═══ Document extract

1.4.3 Data Extraction & Cleansing

Code
wb_40 = openpyxl.load_workbook(rDataSet_40, read_only=True)
sheets_40 = wb_40.sheetnames


def buildings_extraction(path: str, sheet: str, df_out: pd.DataFrame) -> None:
    """
    Extracts the total number of buildings and single family homes for
    a given sheet (canton)

    :param path: path to the excel file
    :param sheet: sheet name
    :param df_out: dataframe to store the extracted data
    :return: None
    """

    df_temp = pd.read_excel(io=path, sheet_name=sheet, skiprows=4)
    canton = sheet[-2:]
    total = int(df_temp.iloc[0, 1])
    single_house = int(df_temp.iloc[2, 1])

    df_out.loc[canton] = [total, single_house]

dataframe_40 = pd.DataFrame(
    columns=['buildings_total', 'single_family_home']
)

for sheet in sheets_40:
    buildings_extraction(
        path=rDataSet_40,
        sheet=sheet,
        df_out=dataframe_40
    )

dataframe_40 = dataframe_40.iloc[1:].copy()
dataframe_40.index.name = 'canton'

dataframe_40 = dataframe_40.reset_index()
dataframe_40 = dataframe_40.sort_values(by='canton')

dataframe_40.head()
canton buildings_total single_family_home
18 AG 153894 102206
15 AI 5299 2917
14 AR 16323 9251
1 BE 238111 114053
12 BL 67390 46632

1.5 Dataset R05: Structure of the permanent resident population by canton, 1999-2021

1.5.1 Details Dataset

This dataset contains information about the population size in each canton of switzerland.

  • Description of rows:
    • The rows represent the different cantons of Switzerland by regions
  • Description of columns:
    • The columns categorize the population size by age, sex, nationality (Swiss or non-Swiss), civil status and the typology of the residential area
    • Total: aggregates the data from all other columns
  • Body of the dataset:
    • The body of the dataset contains the population count that satisfies both, the row and column conditions.

1.5.2 Data Quality

As previously mentioned, the datasets from the BFS are known for their high data quality, requiring primarily the extraction of relevant information.

Code
rDataSet_50 = Path(
    raw_data,
    '05_Struktur der ständigen Wohnbevölkerung nach Kanton, 1999-2021',
    'je-d-01.02.03.04.xlsx'
)

1.5.3 Data Extraction & Cleansing

Code
dataframe_50 = pd.read_excel(
    io=rDataSet_50,
    sheet_name='2021',
    skiprows=4,
)

# selecting and renaming relevant columns
dataframe_50 = dataframe_50[['Unnamed: 0', 'Unnamed: 1']].copy()
dataframe_50.rename(
    inplace=True,
    columns={
        'Unnamed: 0': 'canton',
        'Unnamed: 1': 'inhabitants'
    },
)

# select canton rows (present in dataframe_40)
dataframe_50 = dataframe_50[dataframe_50['canton'].isin(dataframe_40['canton'])]

dataframe_50.head()

══════
═══ Supplied data

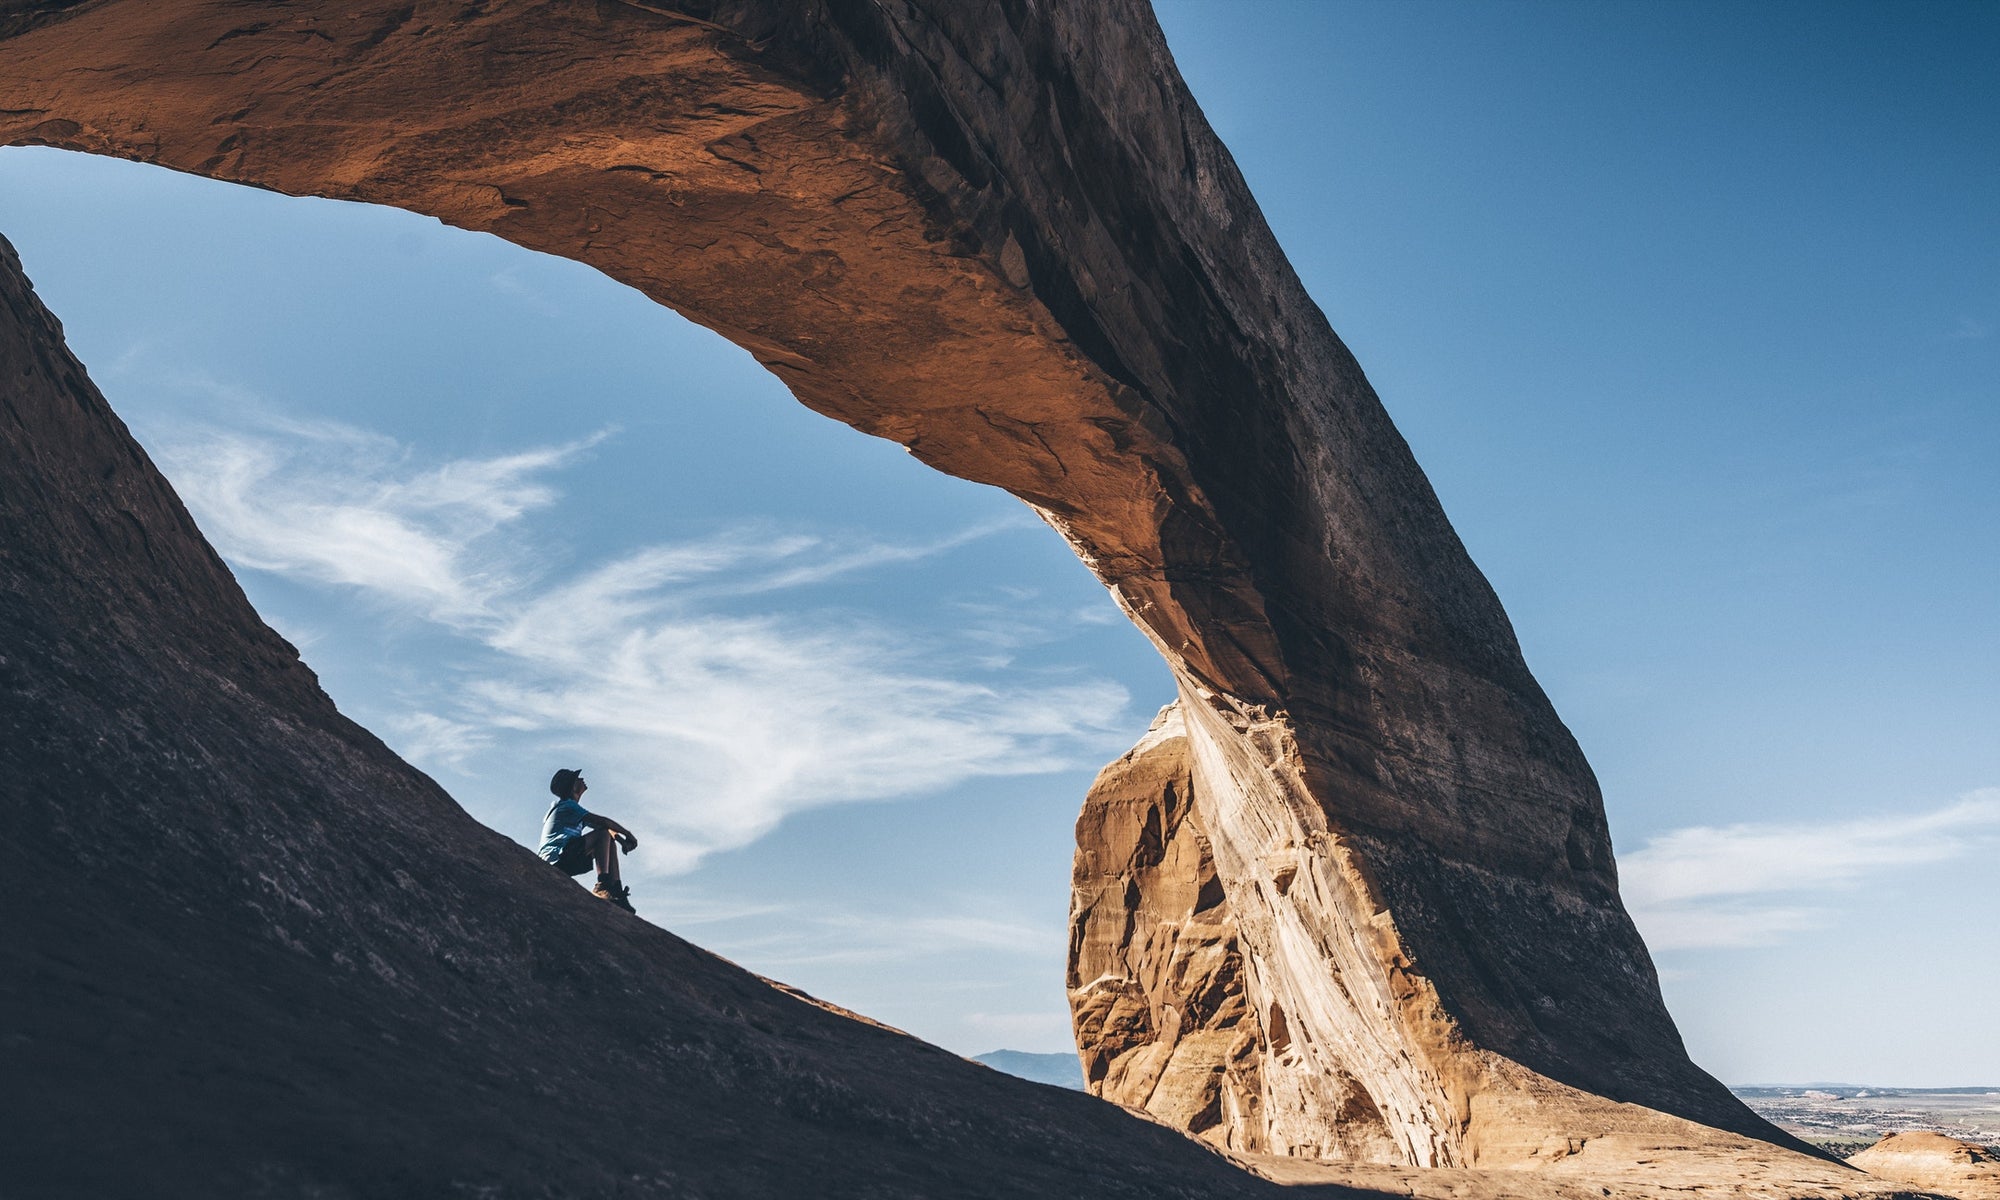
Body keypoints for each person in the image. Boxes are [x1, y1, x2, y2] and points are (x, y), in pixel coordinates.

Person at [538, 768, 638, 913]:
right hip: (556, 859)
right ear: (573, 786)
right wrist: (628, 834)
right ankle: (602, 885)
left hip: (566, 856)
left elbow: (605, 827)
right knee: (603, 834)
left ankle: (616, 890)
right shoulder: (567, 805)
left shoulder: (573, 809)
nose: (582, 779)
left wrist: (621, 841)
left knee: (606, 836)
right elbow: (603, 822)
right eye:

══════

» **What to work on**
A – Do the following statements agree with the canton data notebook? For each, answer yes or no and quote the words of the notebook that settle it. (i) Dataset R05 covers the years 1999 to 2021. (ii) The notebook reads dataframe_50 from the sheet named 2020. (iii) In dataset R05, the Total column combines the data from all the other columns.
B – Print a stretch of the canton data notebook word for word. Start at the words "for sheet in" and end after "dataframe_40 = dataframe_40.iloc[1:].copy()".
C – List every canton abbreviation that appears in the printed table of building totals and single family homes in the canton data notebook.

» **Outputs by task**
A –
(i) Yes: "Structure of the permanent resident population by canton, 1999-2021"
(ii) No: "sheet_name='2021',"
(iii) Yes: "Total: aggregates the data from all other columns"

B –
for sheet in sheets_40:
    buildings_extraction(
        path=rDataSet_40,
        sheet=sheet,
        df_out=dataframe_40
    )

dataframe_40 = dataframe_40.iloc[1:].copy()

C – AG, AI, AR, BE, BL